This section is from the book "Materia Medica And Therapeutics - Vegetable Kingdom", by Charles D. F. Phillips. Also available from Amazon: Materia Medica And Therapeutics: Vegetable Kingdom.
Active Ingredients. - In England the bay tree is immediately distinguished from all other out-door evergreens by the cinnamon odor of the bruised leaves. This proceeds from a volatile oil, contained also in the fruit. The latter holds in addition a fixed fatty oil, and other ingredients. The "oil-of-bays" of commerce, oleum lauri expressum, which is a compound of the volatile oil and of the fixed fatty oil, is obtained from the drupes, whether fresh or dried, by means of heat and pressure.

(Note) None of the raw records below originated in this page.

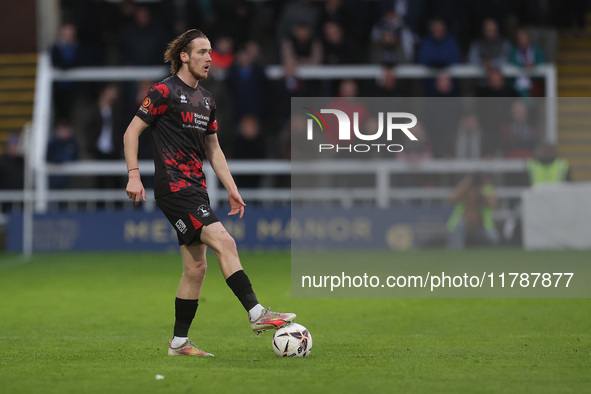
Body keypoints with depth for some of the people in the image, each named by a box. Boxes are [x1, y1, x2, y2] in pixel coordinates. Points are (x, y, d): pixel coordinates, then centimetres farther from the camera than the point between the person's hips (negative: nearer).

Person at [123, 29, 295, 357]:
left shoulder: (206, 100, 17)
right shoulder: (164, 92, -6)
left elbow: (213, 150, 24)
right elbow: (131, 132, -6)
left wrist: (232, 190, 17)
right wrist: (134, 176, -15)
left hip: (196, 189, 8)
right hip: (173, 186, -8)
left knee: (196, 267, 6)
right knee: (224, 243, -19)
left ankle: (179, 342, 12)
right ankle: (257, 314, -22)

Physiological Action. - The volatile oil obtained by distillation of the berries with water is aromatic, stimulant, and narcotic. In large doses the leaves are emetic.
Therapeutic Action. - Both the leaves and the fruit of the bay tree have been employed to strengthen the digestive organs; also to prevent flatus. They are also said to act as an emmenagogue.
The oil obtained from the fruit is employed externally as a stimulating liniment in cases of sprain and bruises. It has likewise been given in paralysis, and has been employed for the relief of colic, and to mitigate deafness; but these uses are now obsolete.
The fruits enter into the composition of the emplastrum cumini.